Лысый жрец Гнур боязливо вышел вперед, опасаясь встретиться взглядом с Матасием, и молча кивнул. И сразу испуганно спрятался за спины царских телохранителей, понимая, что если Матасий после такого тяжкого обвинения останется жив, то его самого уже ничто не спасет от мести жреца.
— Но боги были благосклонны ко мне и даровали победу! — Голос Скила, подобный грому, завораживал сколотов своей силой и мощью. На последнем слове он воздел руки к небу, и тысячи голосов слились в один, радуясь славной победе. Восторженные крики пьянили его не меньше бузата [10] .
10
Бузат — крепкий хмельной напиток, изготовлявшийся из молока.
Скил поднял правую руку, и крики степняков стихли.
— Я сокрушил агафирсов, пленил их царя, добыл множество пленных и всякого добра!
Вновь радость выплеснулась наружу, гремя, шумя, вопя. На этот раз Скил ждал, пока народ успокоится сам.
— Поклявшись ложно Табити, ты чуть не убил меня, а за это полагается… — Царь специально замолчал, словно не готовый произнести это слово.
Но это сделали за него — из толпы степных воителей послышались выкрики:
— Смерть! Смерть!
— Смерть! — в едином порыве подхватили тысячи разгоряченных глоток, так как иного наказания степные воители не знали; смерть всегда была с ними рядом, ибо никогда их жизнь не была мирной.
— Наши древние обычаи ты знаешь! — Скил торжествующе посмотрел на Матасия.
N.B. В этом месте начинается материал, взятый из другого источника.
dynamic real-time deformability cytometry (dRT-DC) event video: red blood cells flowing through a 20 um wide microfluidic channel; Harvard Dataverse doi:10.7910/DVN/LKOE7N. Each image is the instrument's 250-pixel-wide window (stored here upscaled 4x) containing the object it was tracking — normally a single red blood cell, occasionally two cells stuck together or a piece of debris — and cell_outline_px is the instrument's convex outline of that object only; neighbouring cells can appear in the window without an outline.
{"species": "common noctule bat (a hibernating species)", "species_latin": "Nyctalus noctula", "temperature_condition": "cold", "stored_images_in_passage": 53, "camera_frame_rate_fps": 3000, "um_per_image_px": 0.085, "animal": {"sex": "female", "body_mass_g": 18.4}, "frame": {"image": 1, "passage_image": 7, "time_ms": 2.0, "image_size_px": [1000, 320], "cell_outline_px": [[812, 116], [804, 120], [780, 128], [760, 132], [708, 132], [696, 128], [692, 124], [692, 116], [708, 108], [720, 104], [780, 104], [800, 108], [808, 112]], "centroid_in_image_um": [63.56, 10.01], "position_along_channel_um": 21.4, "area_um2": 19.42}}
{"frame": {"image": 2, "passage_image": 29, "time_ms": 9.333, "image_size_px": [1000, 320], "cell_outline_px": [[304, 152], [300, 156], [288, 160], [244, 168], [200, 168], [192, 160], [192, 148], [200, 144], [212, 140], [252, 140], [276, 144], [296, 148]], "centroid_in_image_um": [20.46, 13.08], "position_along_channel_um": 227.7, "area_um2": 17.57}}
«Хоть ты — жрец, но я — верховный царь, и гораздо умнее тебя! Нанести смертельный удар надо уметь в свое время и в нужном месте! А лучший момент для этого — мой нынешний триумф!» На самом деле лихорадка уже давно время от времени овладевала Скилом после того, как он подхватил болезнь в болотах земли будинов.
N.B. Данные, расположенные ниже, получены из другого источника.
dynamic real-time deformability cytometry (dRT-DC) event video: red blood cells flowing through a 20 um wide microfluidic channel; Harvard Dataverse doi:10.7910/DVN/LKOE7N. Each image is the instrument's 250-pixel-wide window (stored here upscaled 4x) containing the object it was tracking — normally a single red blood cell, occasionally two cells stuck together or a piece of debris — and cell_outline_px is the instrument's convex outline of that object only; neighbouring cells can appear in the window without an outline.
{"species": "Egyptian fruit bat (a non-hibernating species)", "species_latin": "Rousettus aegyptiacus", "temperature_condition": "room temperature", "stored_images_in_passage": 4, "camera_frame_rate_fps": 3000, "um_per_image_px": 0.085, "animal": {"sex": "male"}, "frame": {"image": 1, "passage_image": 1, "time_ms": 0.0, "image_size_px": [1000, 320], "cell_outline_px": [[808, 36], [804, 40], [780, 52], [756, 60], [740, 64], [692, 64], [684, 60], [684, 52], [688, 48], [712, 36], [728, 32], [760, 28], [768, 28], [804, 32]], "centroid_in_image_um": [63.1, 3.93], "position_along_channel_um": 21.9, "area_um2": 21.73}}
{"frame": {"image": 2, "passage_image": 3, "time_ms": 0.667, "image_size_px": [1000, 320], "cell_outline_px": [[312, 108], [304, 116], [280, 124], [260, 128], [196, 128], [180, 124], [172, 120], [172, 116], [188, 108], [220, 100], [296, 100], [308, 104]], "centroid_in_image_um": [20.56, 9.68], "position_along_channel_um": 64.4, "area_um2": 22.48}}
Матасий хотел что-то возразить, но Скил сделал рукой условленный жест, и несколько его телохранителей схватили жреца, сорвали с его головы жреческий колпак, забрали топорик-скипетр, верхнюю одежду — хитон. Вместе с ним были схвачены и двое его сыновей, тоже жрецов.
«Хотел бы я знать, коим образом энареи могут иметь детей, если в силу «женской» болезни больше не являются мужчинами и не могут спать с женщинами? Разве что берут детей из семей бедных кочевников-слуг и воспитывают их на свой лад, готовя себе преемников, пока те тоже не заболевают «женской» болезнью» [11] , — подумал Скил.
11
Точно не известно, что собой представляла «женская» болезнь, о которой упоминают Геродот и Аристотель. Возможно, жрецы проходили через ритуал оскопления, что отражалось на их внешности.